Der Ärger über die ständig neuen, wieder geänderten und teils in der Praxis nicht umsetzbaren Verordnungen, Erlasse und Regelungen ist bei den Heimleitungen geblieben: "Ohne Politik wäre es einfacher gewesen", sagt Bernd Sandbothe, der das Achatius-Haus in Münster-Wolbeck und Haus Heidhorn im Stadtteil Hiltrup leitet. Besuchskonzepte haben alle Heime längst gefunden, in der Regel Erweiterungen der schon vor dem Muttertag erprobten Möglichkeiten. Sie fallen nach wie vor recht unterschiedlich aus, je nach den örtlichen Voraussetzungen.
Susanne Bönninghoff, die die Friedrichsburg in Münster leitet, will nach wie vor keine Besucher ins Haus lassen. Problem sei, dass sich viele Bewohner in der großen Eingangshalle aufhielten, in der auch das Café angesiedelt sei. Wenn da viele Besucher hineinkämen, könnten die Abstandsregeln nur noch schwer eingehalten werden. "Schlimmstenfalls könnten unsere Bewohner die Halle nicht mehr nutzen", erklärt Bönninghoff. Weiterhin soll der Kontakt deshalb über Besucherfenster laufen. Eine Beschwerde dazu hat sie mit der Heimaufsicht schon rechtlich abgeklärt. Im Grunde sei das zu handhaben wie in den immer mal wieder auftretenden Einbrüchen von Noro-Viren. Die Bewohner erlebt sie dabei "sehr gelassen".
Dass die Besuchsregelungen in der Friedrichsburg noch sehr eng seien, ist aus Sicht von Anne Eckert, Referatsleiterin Altenhilfe und Sozialstationen im Diözesancaritasverband Münster gut nachvollziehbar. Es sei eben eine große Einrichtung mit 138 Plätzen in der Stadt. Immerhin sei es so gelungen, dass es bislang keinen Infektionsfall gegeben habe.
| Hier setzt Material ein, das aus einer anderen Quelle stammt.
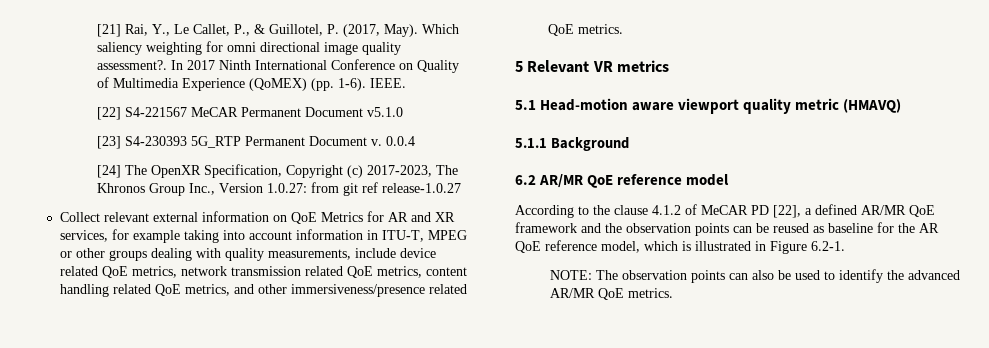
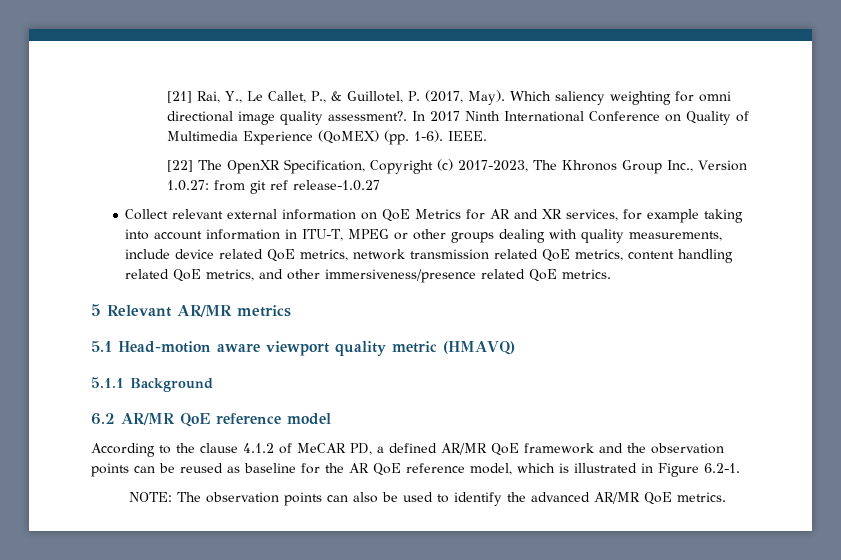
[125,107,404,117] [97,136,416,149] [97,165,122,178] S4-221567 MeCAR Permanent Document v5.1.0 // [23] S4-230393 5G_RTP Permanent Document v. 0.0.4 // [24] -> (194, 166) none
[592,61,613,72] VR -> [177,305,232,317] AR/MR
[751,205,801,218] PD [22], -> [350,443,372,455] PD,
Ebenso kann sie den freieren Umgang im Achatius-Haus und Haus Heidhorn verstehen. Dies seien kleinere Einrichtungen in ländlicher Umgebung. Zudem lebten im Achatius-Haus viele jüngere und noch orientierte Pflegebedürftige, denen die Schutzregeln erklärbar seien. Bernd Sandbothe ermöglicht Besuchern unter den gegebenen Schutzregeln wie Maskentragen und Abstand halten Zutritt. Spaziergänge mit Angehörigen auch außerhalb des Geländes erlaube die Verordnung des Landes.
Auch wenn es in seinen Häusern bislang keine Infektion gegeben hat, ist Sandbothe sich darüber im Klaren, dass es "ohnehin keine 100prozentige Sicherheit geben kann". Eine Abschottung werde nicht möglich sein, bis ein Impfstoff sie ermögliche. Wichtig sei, die Bewohner gut zu beobachten und bei Symptomen schnellstmöglich zu testen und Infizierte zu isolieren.
Dass die ersten Verordnungen selbst ohne Infektionen forderten, das Bewohner umziehnen müssten, um isolierte Gruppen zu bilden, sei nicht nachvollziehbar gewesen, so Sandbothe. Wegen Grippe- und Noro-Viren verfügten die Altenheime über genügend Erfahrung, wie Krankheitseinbrüche eingedämmt werden können. Hierin ist sich Sandbothe mit seiner Kollegin Bönninghoff völlig einig.